Darkstone42
Oh.
"theories" don't win pennants. If you want to claim ERA doesn't matter than go ahead , but it's only irrelevant in your QS theory. ERA is all that matters and all these stats these days are meant to try to out do the ERA stat. It hasn't worked yet. Further , if anyone is measuring a starter it better be from 7 inn. on becuz if a guy can't do that the measurement is "failure"". In todays game we see at least 4 pitchers a nite for each side which is downright embarrassing to the game. If you wanna go by your stat as the end all that's fine , but there's a lot more to measure than that.
I don't find increased bullpen usage embarrassing. It's optimizing. Often, a mediocre reliever for one inning gives you a better chance to prevent runs than a good starting pitcher seeing the lineup for the third time. There are a lot of numbers which support this. The teams should be trying to win, and using your bullpen helps you win.
Honestly, a fully optimized approach may actually be to pull your starter after four or five so he only sees the lineup once or twice. The nice side of this is that you can use the starter sooner, especially if he was efficient, so with the Dodgers, for example, they'd get to send Kershaw out there for 4 or 5 innings (depending on his efficiency) every three days instead of every five, using other starters to fill in for two or three innings at a time. Now you're taking away basically half of the game for your opponent every three days, throwing other quality arms most of the rest of the time, too.

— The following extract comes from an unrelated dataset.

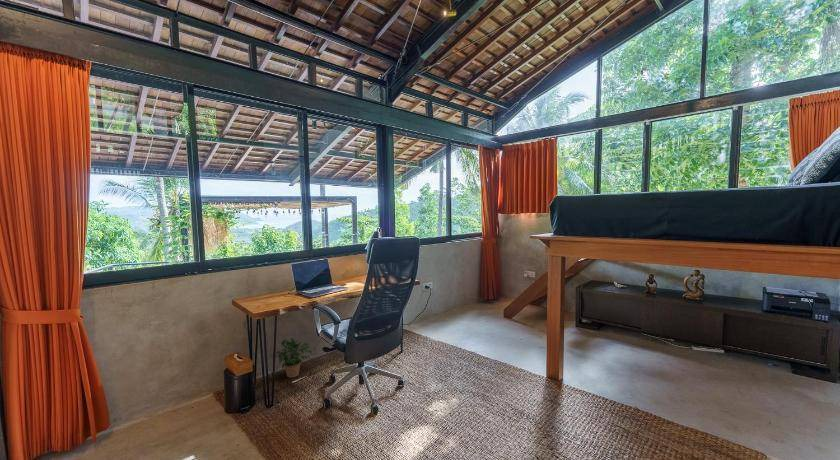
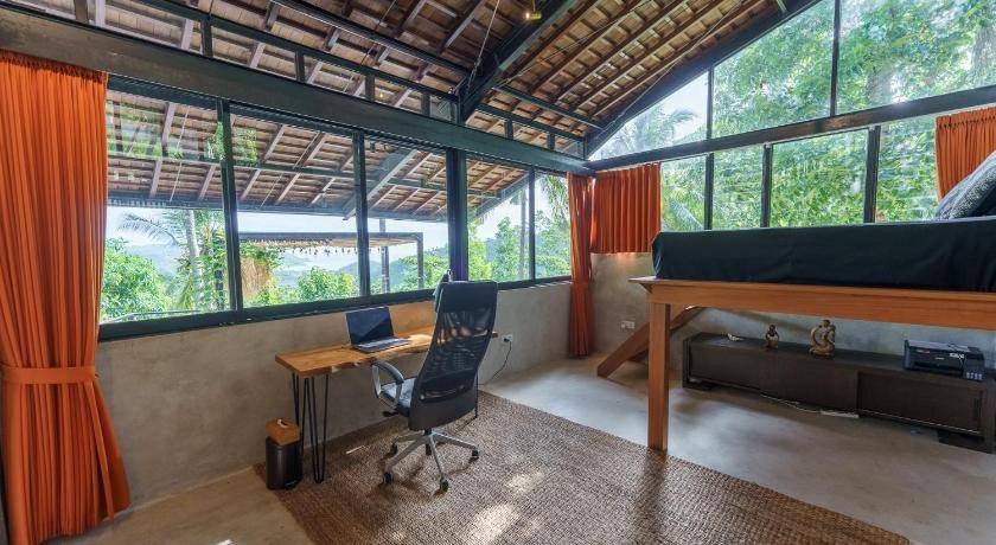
- potted plant [275,337,314,378]
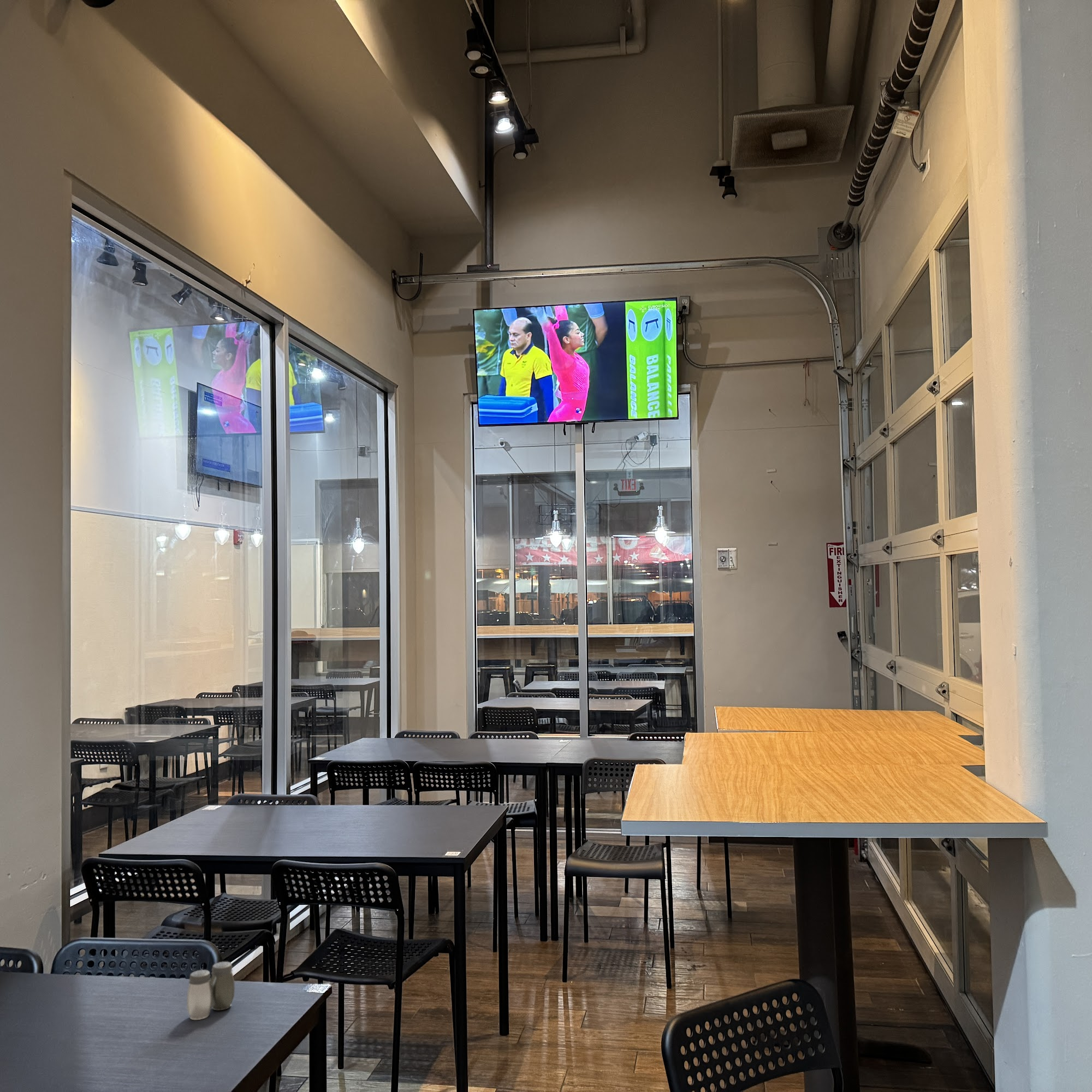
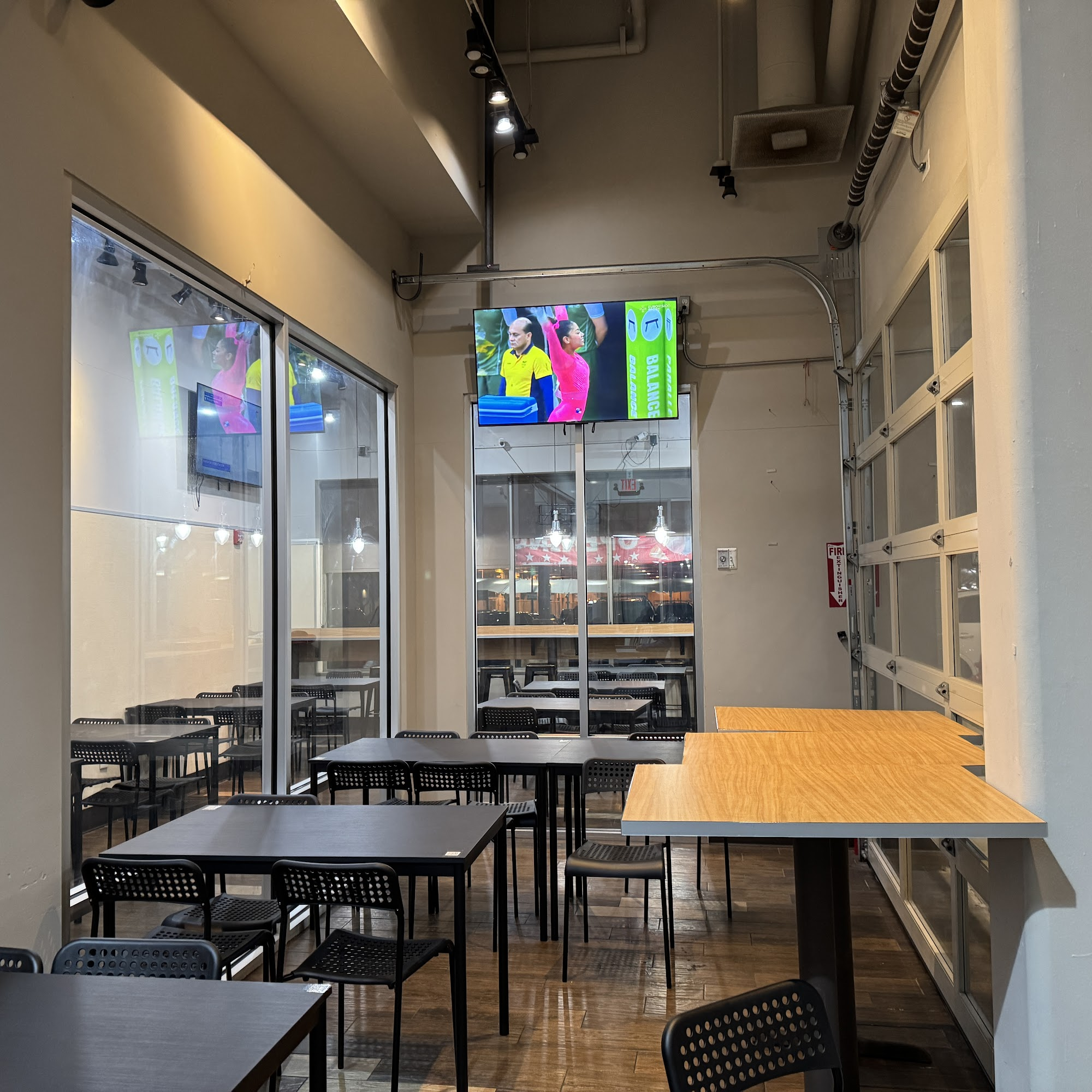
- salt and pepper shaker [186,961,235,1020]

But you'd need to build your staff to do it, and most staffs aren't built to do it. We're not going to see that approach anytime soon.
But even if we get to that point, it's not "an embarrassment to the game" if it makes pitchers more effective and gives the teams employing the strategy a better chance to win the game. It's good strategy, good coaching, and playing to win, which is exactly what teams should be doing.
The best way to think of a QS is:
assuming your offense scores 4 runs(this is a fair assumption using historical numbers), do you leave the game with the lead
After all, you need to have the lead for your team to get the win...
The downside is that you're ignoring current run environments in favor of historical ones. A team in the modern game who scores 4 R/G is much better offensively relative to the league than one who scored 4 R/G in the early 2000s.